“ShallIshoot’em?” asked Budge, as a particularly large one dashed by.
“If you want to,” replied Jack. “But I’m going to wait for bigger game. A buck or a ram for mine, eh, Nat?”
“That’s what.”
But the bucks and the rams did not seem to be on view that day, and after riding about all the morning the three boys stopped to rest near a spring and eat their lunch.
“I tell you what we’ll do,” suggested Jack as they prepared to resume their journey. “Let’s leave the horses here and work up that mountain,” and he pointed to the steep sides of a towering peak, at the foot of which they had halted.
“I’m with you,” agreed Nat.
“’Stoomuchwork,” announced Budge as he turned over on his back and began chewing some fresh gum. “I’ll stay here until you come back.”

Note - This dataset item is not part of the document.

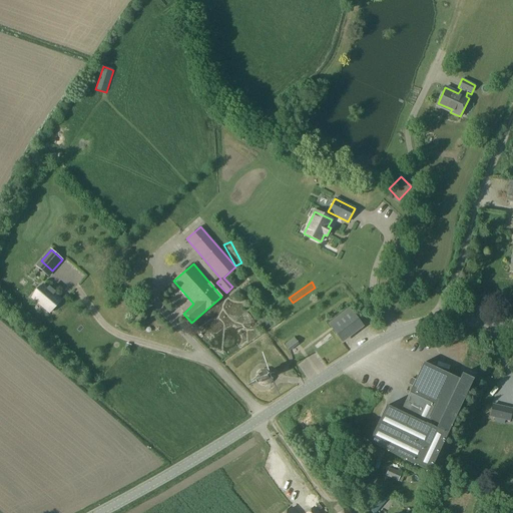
[(34,295),(32,298),(49,313),(51,311),(58,303),(60,300),(53,294),(54,293),(49,288),(47,289),(43,285),(41,288),(40,288),(34,295)]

They tried to get him to come with them, but he would not, so Jack and Nat started off alone. They had not gone more than a mile before Jack, who was slightly in advance, came to a sudden halt and motioned to Nat to make no noise.
“There he is,” whispered Jack, when Nat had joined him, and he pointed to a distant boulder that jutted out from the side of the mountain, a short distance away.
Nat looked, and saw something that made the blood leap in his veins. It was a big mountain ram, with a massive pair of horns—a fine specimen. The animal’s back was toward them, and it seemed to be viewing the valley spread out below it.